E, nos últimos tempos, os países periféricos têm adoptado medidas que podem levar a uma subida significativa da idade de reforma efectiva. Em Portugal, a reforma do sistema de segurança social realizada em 2005 faz depender o valor da pensão a receber da evolução da esperança de vida. Se esta aumentar, um trabalhador terá, se quiser receber a reforma por inteiro, de trabalhar durante mais tempo, para lá dos 65 anos. Na Grécia, o Governo adoptou, no âmbito do programa de ajuda financeira, medidas destinadas a limitar o número de reformas antecipadas.

Merkel deixou também a entender, nas suas declarações de ontem, que uns países têm muitas férias (os periféricos) e outros poucas (Alemanha).

No que diz respeito ao número mínimo de dias de férias e aos feriados, Portugal tem, de facto, uma legislação mais generosa do que a Alemanha.
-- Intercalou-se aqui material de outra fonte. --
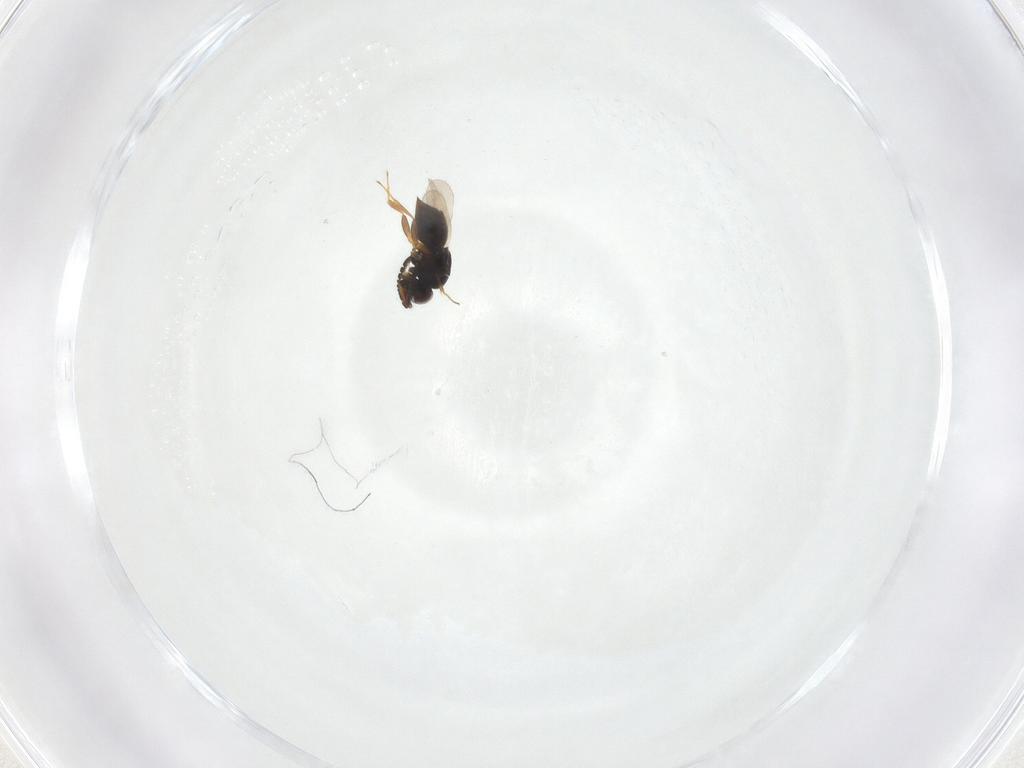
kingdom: Animalia
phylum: Arthropoda
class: Insecta
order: Hymenoptera
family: Ceraphronidae
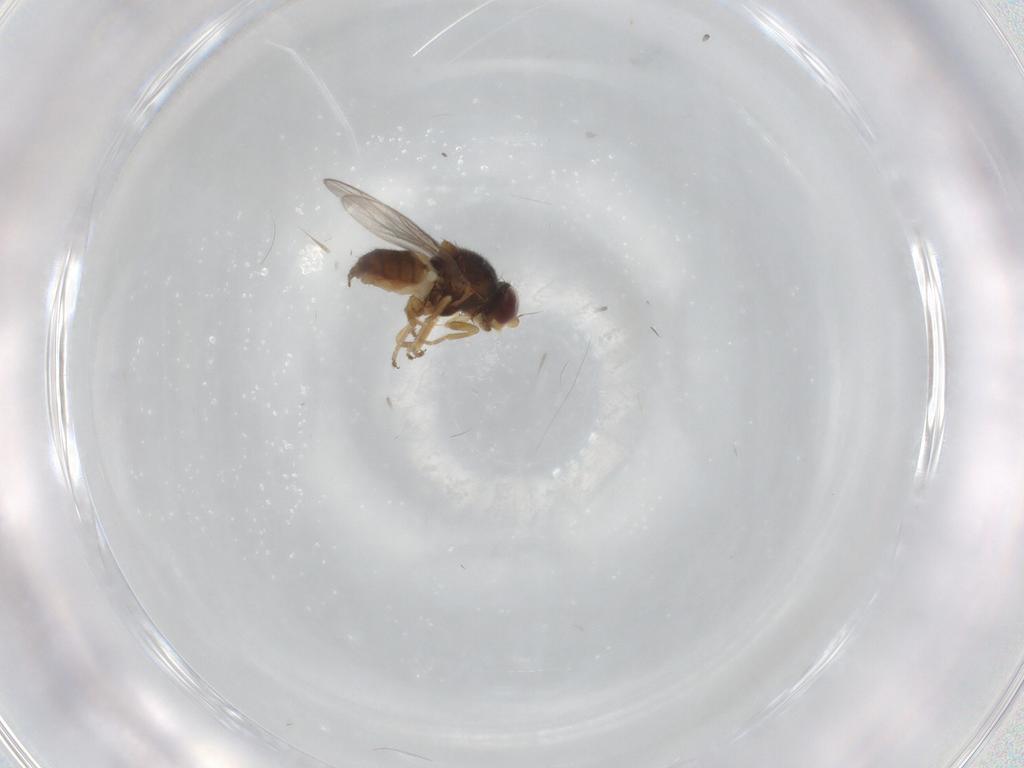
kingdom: Animalia
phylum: Arthropoda
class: Insecta
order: Diptera
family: Chloropidae
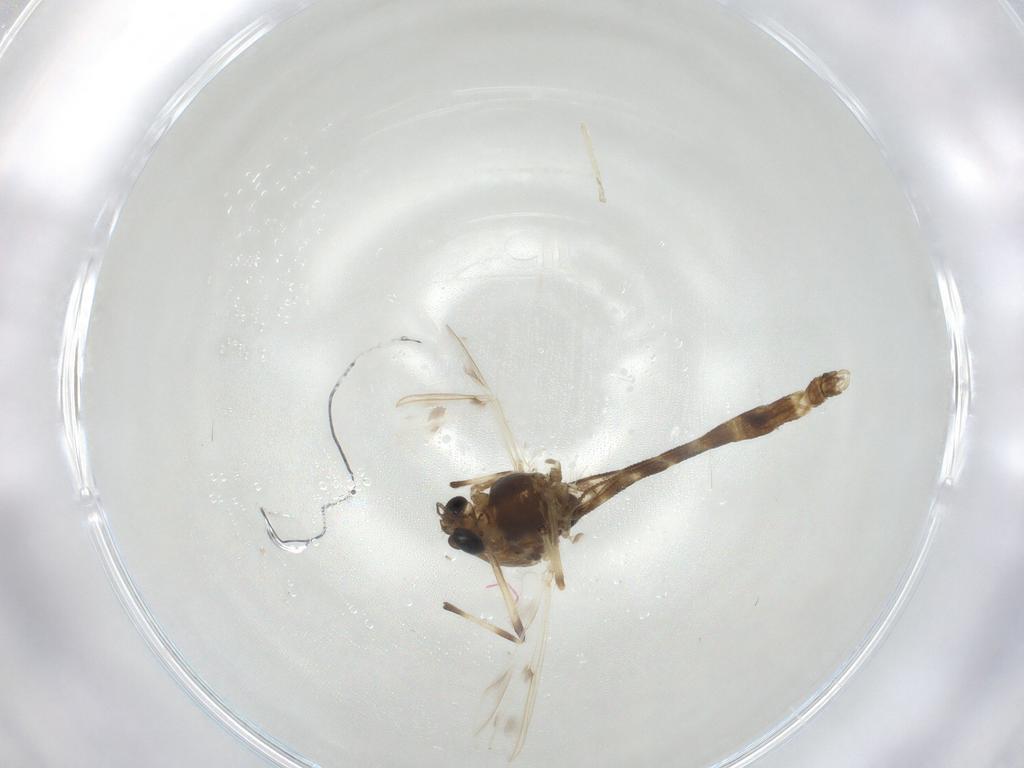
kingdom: Animalia
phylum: Arthropoda
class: Insecta
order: Diptera
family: Chironomidae
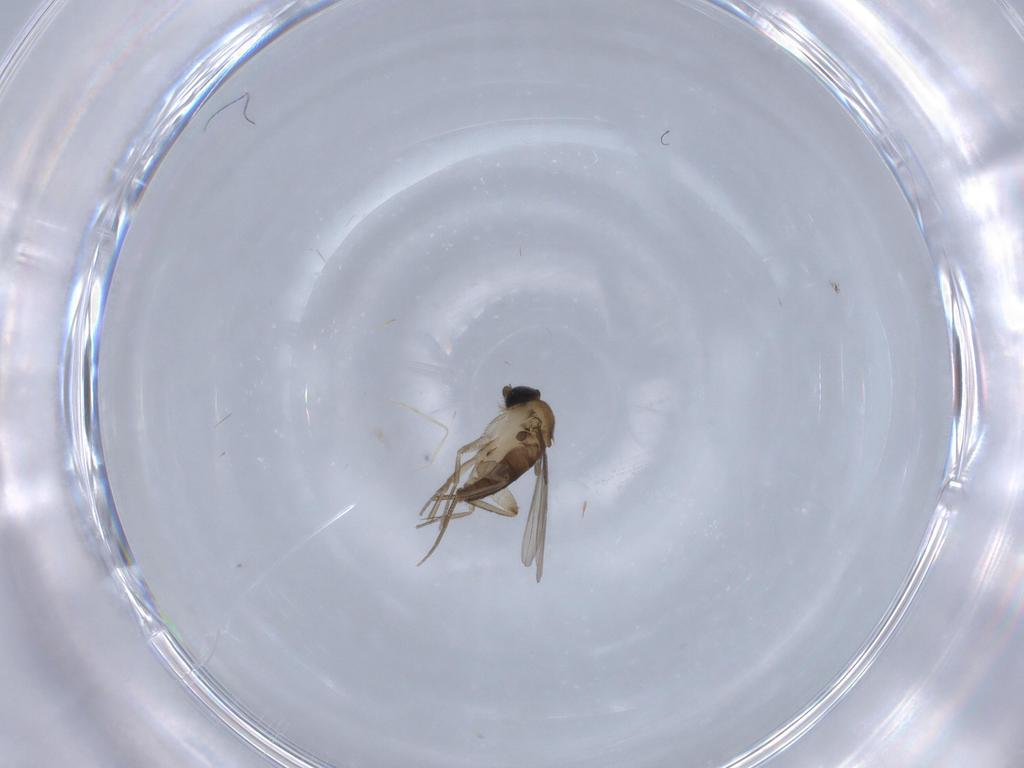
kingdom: Animalia
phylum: Arthropoda
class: Insecta
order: Diptera
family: Phoridae
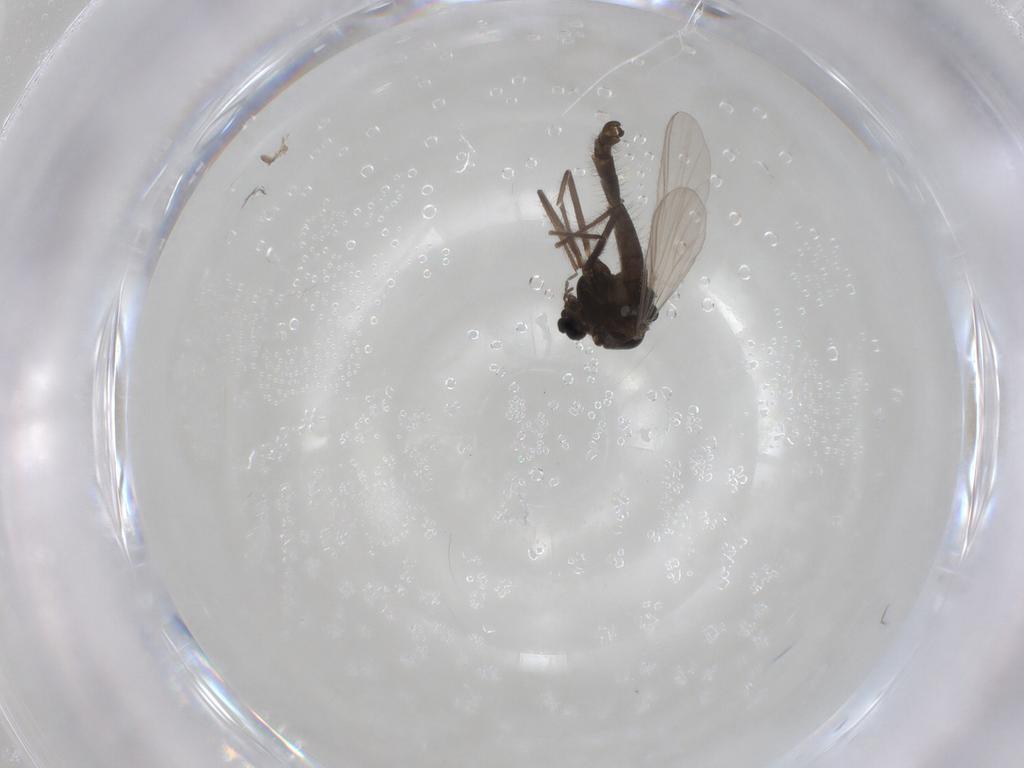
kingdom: Animalia
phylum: Arthropoda
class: Insecta
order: Diptera
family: Chironomidae
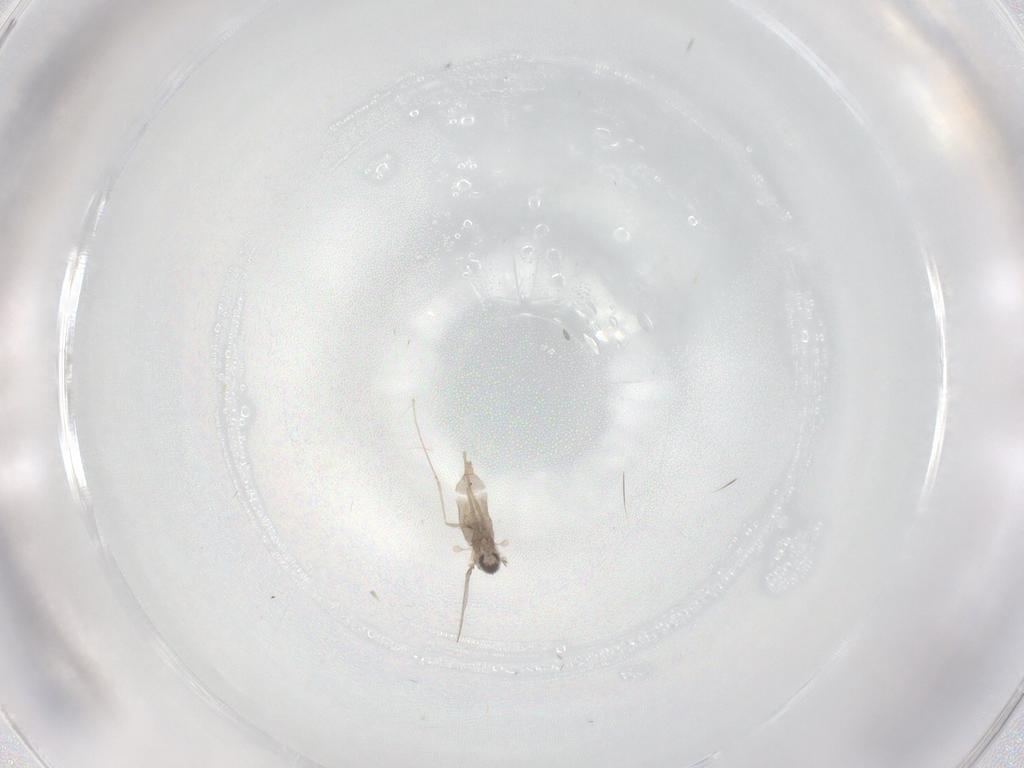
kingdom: Animalia
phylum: Arthropoda
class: Insecta
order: Diptera
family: Cecidomyiidae
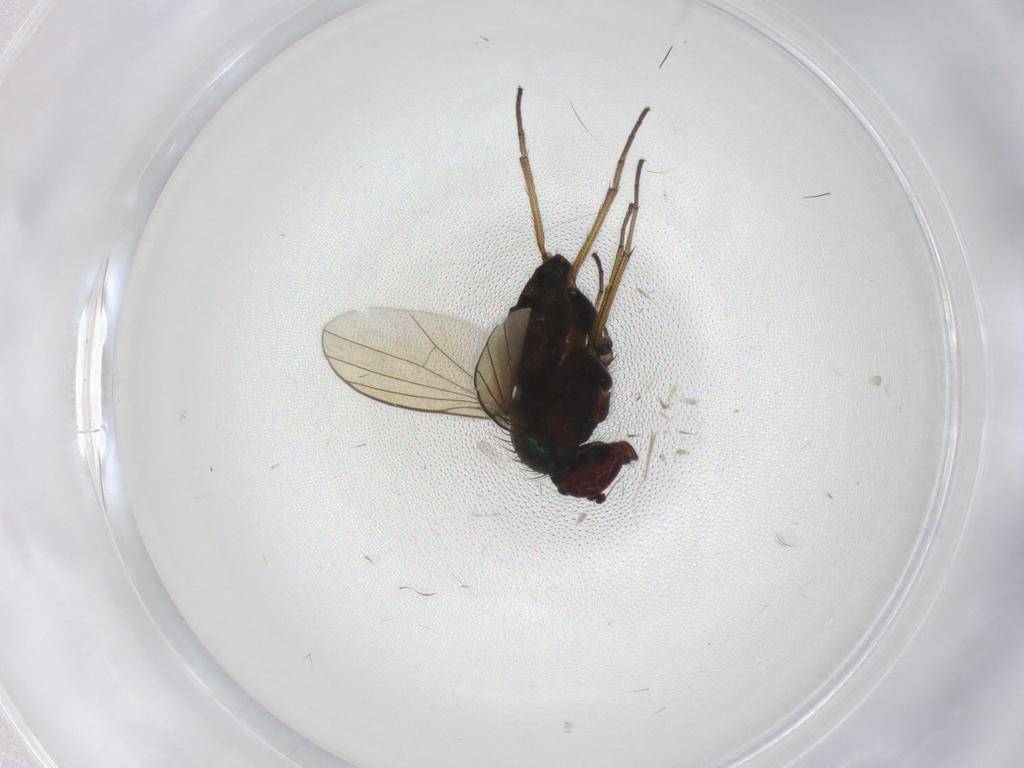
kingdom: Animalia
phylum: Arthropoda
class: Insecta
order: Diptera
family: Dolichopodidae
Em Portugal, cada trabalhador tem no mínimo 22 dias de férias, mais três, no caso de não ter faltado no ano anterior. Na Alemanha, o mínimo assegurado é de apenas 20 dias, o mesmo que a Grécia e menos dois que a Espanha. Em Portugal, ao longo do ano, também há mais três feriados que na Alemanha.

No entanto, mais uma vez, entre o que está definido na lei como mínimo e aquilo que acontece efectivamente, há diferenças importantes. Segundo os dados da OCDE, nos acordos realizados na contratação colectiva (que na Alemanha têm um grande peso), o número médio de dias de férias anuais ascende a 30 dias, mais do que os 24,5 de Portugal ou que os 23 dias da Grécia.

Este é um dos factores, em conjunto com o facto de o número de horas de trabalho semanal na Alemanha ser inferior aos dos países periféricos, que faz com que, em todas as estatísticas disponíveis, o país governado por Angela Merkel seja um dos que menos horas anuais por trabalhador apresenta. De acordo com a OCDE, na Alemanha, cada trabalhador está ao serviço em média por ano 1380 horas. Em Portugal, esse indicador chega às 1719 horas. E, na Grécia, a principal visada das críticas de Merkel, supera as 2000 horas. Aparentemente, não é por trabalharem pouco tempo que os países periféricos estão em crise.